Dès qu’il s’agit de l’humain, rentabilité et mesure achoppent sur un obstacle : la jouissance. Elle objecte à l’utilité, et elle échappe aux mots. Une partie se laisse mettre en pièce par des lettres, et approcher par le comptage, mais, aussitôt, elle devient la croix du symptôme. La jouissance vient se loger dans la relation (intra et inter) humaine, et elle se met en travers de son fonctionnement. La jouissance comptable donne l’illusion que toute la jouissance pourrait virer à la comptabilité. Mais, dans l’économie de la jouissance, il y a toujours une division entre la part perdue après laquelle on court, et une part, déplacée, qui revient sous une autre forme, méconnue.

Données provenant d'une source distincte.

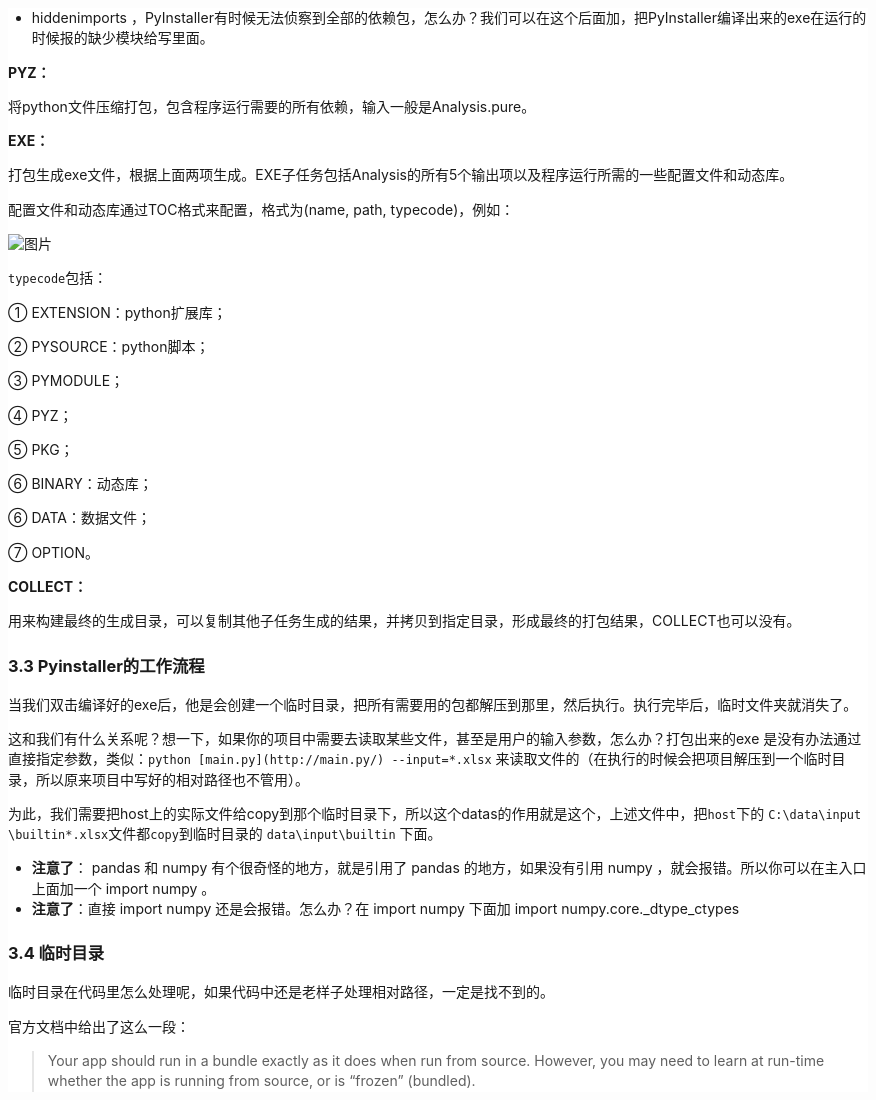 - hiddenimports ，PyInstaller有时候无法侦察到全部的依赖包，怎么办？我们可以在这个后面加，把PyInstaller编译出来的exe在运行的时候报的缺少模块给写里面。

**PYZ：**

将python文件压缩打包，包含程序运行需要的所有依赖，输入一般是Analysis.pure。

**EXE：**

打包生成exe文件，根据上面两项生成。EXE子任务包括Analysis的所有5个输出项以及程序运行所需的一些配置文件和动态库。

配置文件和动态库通过TOC格式来配置，格式为(name, path, typecode)，例如：

![图片](https://mmbiz.qpic.cn/mmbiz_png/zZTbkic2pYRrNzvyBLNJ4mtA9dZXWBnUTZgYSqW1icX9tqsOiaaq963PH4HUlF5366ANsveMQZbfmHGx9fB00BTgw/640?wx_fmt=png&tp=webp&wxfrom=5&wx_lazy=1&wx_co=1)

`typecode`包括：

① EXTENSION：python扩展库；

② PYSOURCE：python脚本；

③ PYMODULE；

④ PYZ；

⑤ PKG；

⑥ BINARY：动态库；

⑥ DATA：数据文件；

⑦ OPTION。

**COLLECT：**

用来构建最终的生成目录，可以复制其他子任务生成的结果，并拷贝到指定目录，形成最终的打包结果，COLLECT也可以没有。



### 3.3 Pyinstaller的工作流程

当我们双击编译好的exe后，他是会创建一个临时目录，把所有需要用的包都解压到那里，然后执行。执行完毕后，临时文件夹就消失了。

这和我们有什么关系呢？想一下，如果你的项目中需要去读取某些文件，甚至是用户的输入参数，怎么办？打包出来的exe 是没有办法通过直接指定参数，类似：`python [main.py](http://main.py/) --input=*.xlsx` 来读取文件的（在执行的时候会把项目解压到一个临时目录，所以原来项目中写好的相对路径也不管用）。

为此，我们需要把host上的实际文件给copy到那个临时目录下，所以这个datas的作用就是这个，上述文件中，把`host`下的 `C:\data\input\builtin*.xlsx`文件都`copy`到临时目录的 `data\input\builtin` 下面。



- **注意了**： pandas 和 numpy 有个很奇怪的地方，就是引用了 pandas 的地方，如果没有引用 numpy ，就会报错。所以你可以在主入口上面加一个 import numpy 。
- **注意了**：直接 import numpy 还是会报错。怎么办？在 import numpy 下面加 import numpy.core._dtype_ctypes



### 3.4 临时目录

临时目录在代码里怎么处理呢，如果代码中还是老样子处理相对路径，一定是找不到的。

官方文档中给出了这么一段：

> Your app should run in a bundle exactly as it does when run from source. However, you may need to learn at run-time whether the app is running from source, or is “frozen” (bundled).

Notre civilisation, oublieuse de la différence du mort et du vif, répond au double impératif de rentabilité et de prétendue scientificité, aussi, elle traite les humains comme des objets. Elle peut ensuite les faire entrer plus facilement dans les classes à régenter. Mais la jouissance est rebelle au classement. Elle échappe à ses desseins et à ses calculs. Elle est, pour chacun, ce qu’il y a de plus singulier. Aussi, elle fait buter l’ordre de la taxinomie. Son universalisme triomphant a méconnu l’économie de la jouissance. C’est pourquoi, ce qu’elle impose de pressions fait retour comme dépression sans que la logique en soit jamais saisie. Notre civilisation méconnaît la part perdue de jouissance, et elle exclut la part mobile, toujours rebelle à ses calculs. Le remède imposé renforce la méconnaissance et ses impasses dont la forme la moins violente est l’exclusion.

Exclure

Chaque classe construite permet de compter, de classer, et d’exclure. Chaque fois, il s’agit de traquer la jouissance de l’humain qui refuse de se laisser domestiquer. L’exclusion laisse croire qu’il serait possible de régler ses comptes, une fois pour toute, avec la jouissance, qu’il serait possible d’en finir avec elle. Cette pastorale, lourde de lendemains qui déchantent, est démentie par les charniers de l’histoire. Et, il ne suffira pas de faire reprendre du service à la glande pinéale pour mettre le cerveau «optimiste» en zone sûre. L’exclusion ne cesse pas d’engouffrer toujours plus de classes : les bébés voleurs de cubes, les hyperactifs à incarcérer dès 11 ans dans les nouvelles prisons pour enfants, les moins productifs, les porteurs de tares plus ou moins génétiques, etc.

La psychanalyse ouvre une autre voie, celle d’une éthique où tout ne se vaut pas, où le désir, c’est la santé. Entre la géométrie du vivant et la science poétisée, il y a une place pour la psychanalyse.